# Forum Home Renovation Metalwork & Welding  Brackets for awning on shipping container.

## ajm

We are adding an awning to the container office and I am not sure about reactions with different metals. The container is steel. Can gal brackets be welded to the roof without issue or should I be looking for plain steel and then applying cold gal after the welder has finished? 
Se

----------


## Bart1080

...will be fine.  You will be painting the welds after anyway.

----------


## ajm

> ...will be fine.  You will be painting the welds after anyway.

  Thanks. 
Sent from my SM-A205YN using Tapatalk

----------


## Bros

Grind the gal away from where you weld first.

----------


## ajm

> Grind the gal away from where you weld first.

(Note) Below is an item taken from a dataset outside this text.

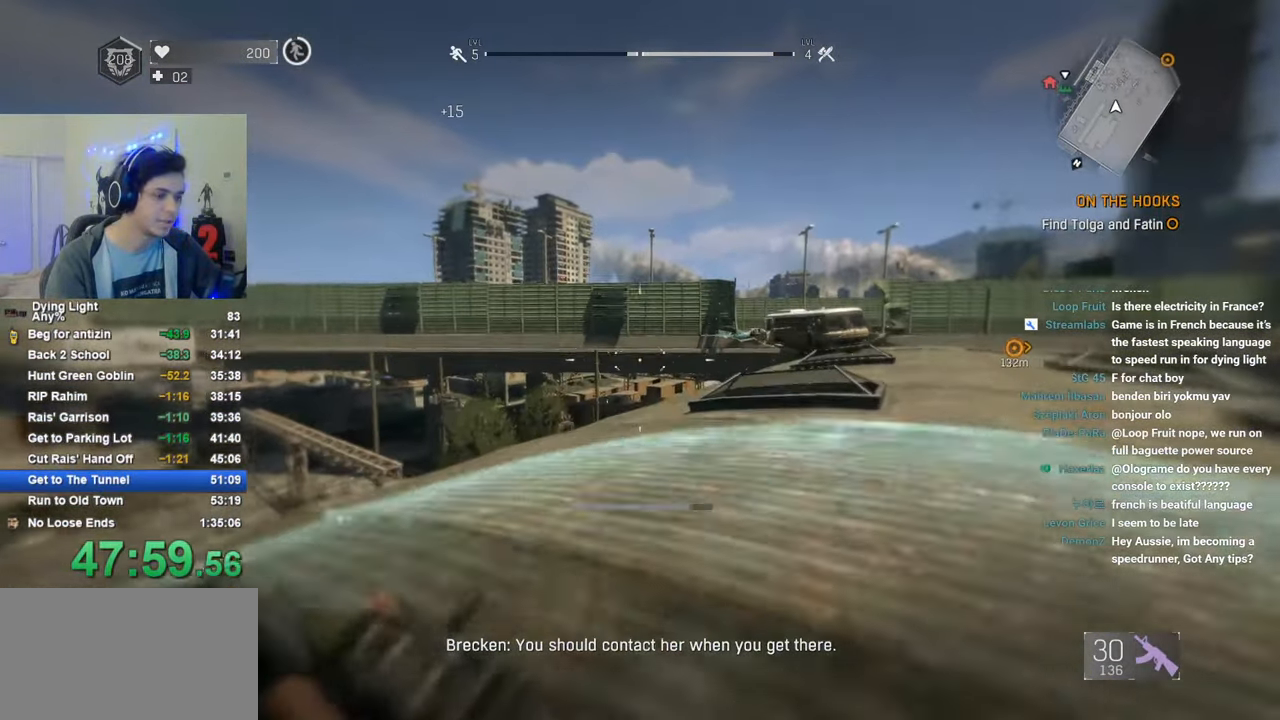
{"keys": ["shift", "w"], "mouse": [], "mouse_move": "still", "events": [[33, "1", "down"], [266, "1", "up"]]}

  Only one of the welders has suggested doing that so far. Cheers. I thought that had to happen first after reading through all the welding questions but since 5 out the 6 welders didn't mention it, I wasn't entirely sure. My guess is they probably would do it anyway. Just wanted to see what the forum had to say. Cheers bros. 
lk

----------


## Bros

> Only one of the welders has suggested doing that so far. Cheers. I thought that had to happen first after reading through all the welding questions but since 5 out the 6 welders didn't mention it, I wasn't entirely sure. My guess is they probably would do it anyway. Just wanted to see what the forum had to say. Cheers bros. 
> lk

  There are two reason for it one is it makes a poor weld and the second the fumes given off are not healthy.

----------


## ajm

Thanks for the explanation. I ground the gal back under the welders instructikn. He also said that gal spatters and spits and it causes porous welds. His words " increases porosity". 
He was all done in an hour. Very neat and tidy. Pleasant fella too.  
Se

----------